Il piano Next Generation Ue, o come si dice Recovery Plan, è l’ultima spiaggia per il nostro Paese?

Non mi piace l’espressione ultima spiaggia, c’è sempre qualcosa da fare. È importante che il nostro Paese presenti a Bruxelles un piano vero e proprio, trasformando il progetto fin qui avanzato che è valido ma non è ancora un piano. E poi bisogna dare a questo documento una visione. È importante perché se perdiamo questa opportunità gli altri paesi potrebbero dire ‘ancora una volta gli italiani hanno fatto i gigioni’. Ci è stata data un’apertura di credito che va presa in seria considerazione, altrimenti il rischio di finire come la Grecia c’è. Ma sono ottimista, con questo governo la capacità di recupero, tipica dell’Italia, sarà confermata. Pensiamo solo al miracolo italiano del dopoguerra, nemmeno la Germania ci riuscì. Ho molta fiducia nel popolo italiano, conosco le sue radici filosofiche e per questo ho speranza. La speranza poggia sulla certezza che il futuro non è un dato immodificabile ma è un compito, e se è un compito qualcuno lo deve svolgere.

 

Cosa ci faceva in videochiamata con New York questo pomeriggio prima della nostra intervista?

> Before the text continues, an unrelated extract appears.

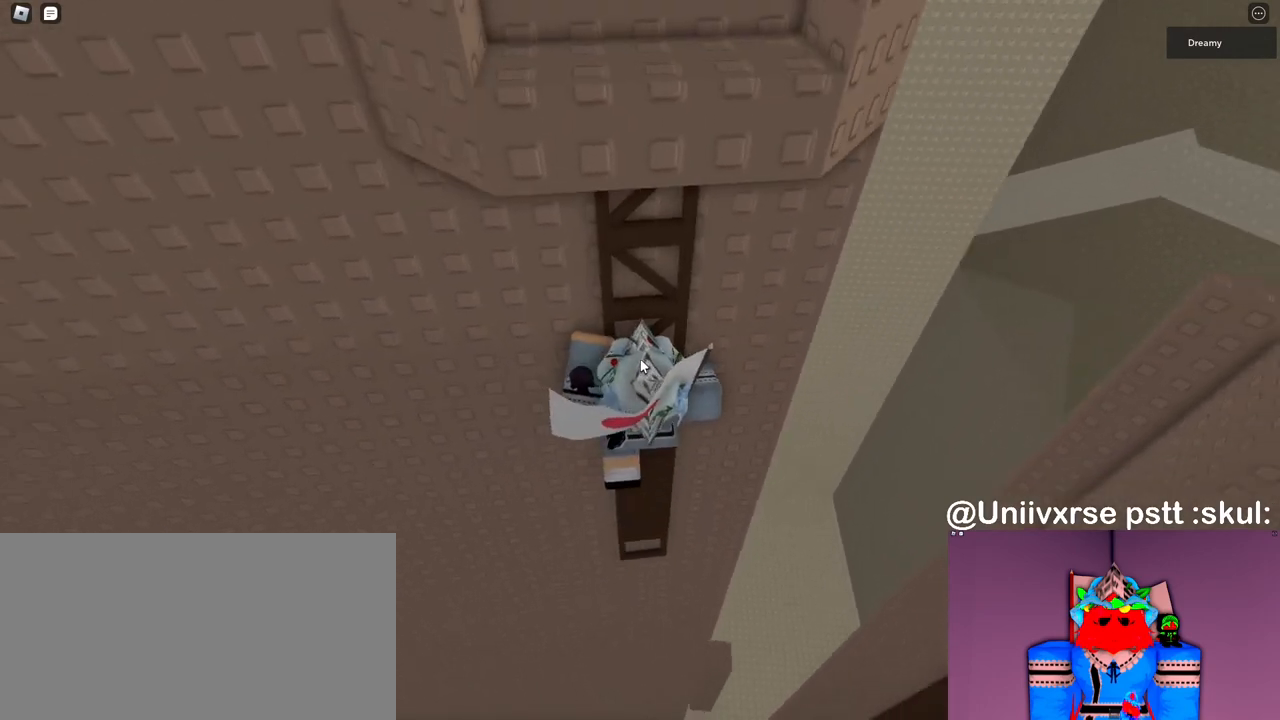
{"keys": ["w"], "mouse": ["right"], "events": [[267, "d", "down"], [267, "shift", "down"], [350, "space", "down"], [400, "w", "down"], [467, "d", "up"], [467, "shift", "up"], [467, "space", "up"]]}
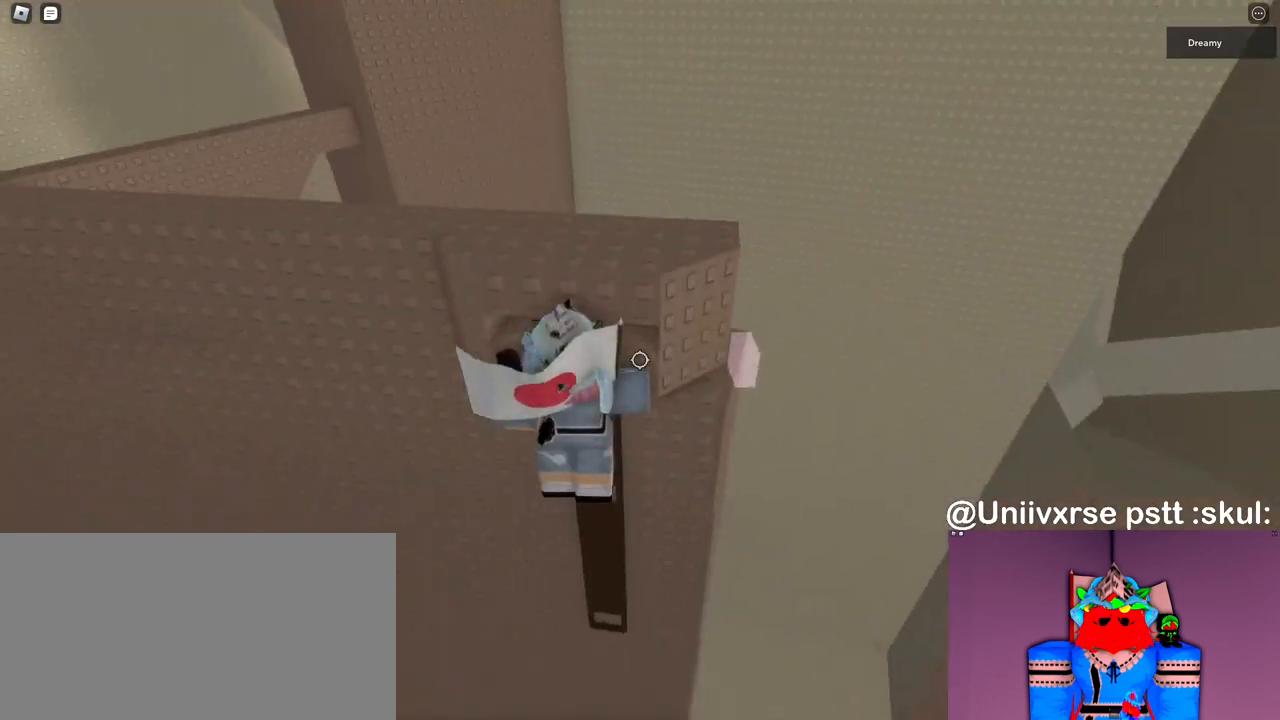
{"keys": ["w"], "mouse": ["right"], "events": []}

Ero in collegamento con il Fondo monetario internazionale sta cercando di capire cos’è l’economia civile. Con me c’era l’economista indiano Raghuram Rajan, noto per aver scritto il libro ‘Stato mercato, comunità’. Quando gli è stato detto che questo modello è l’idea tipica dell’economia civile ha deciso di volerne discutere.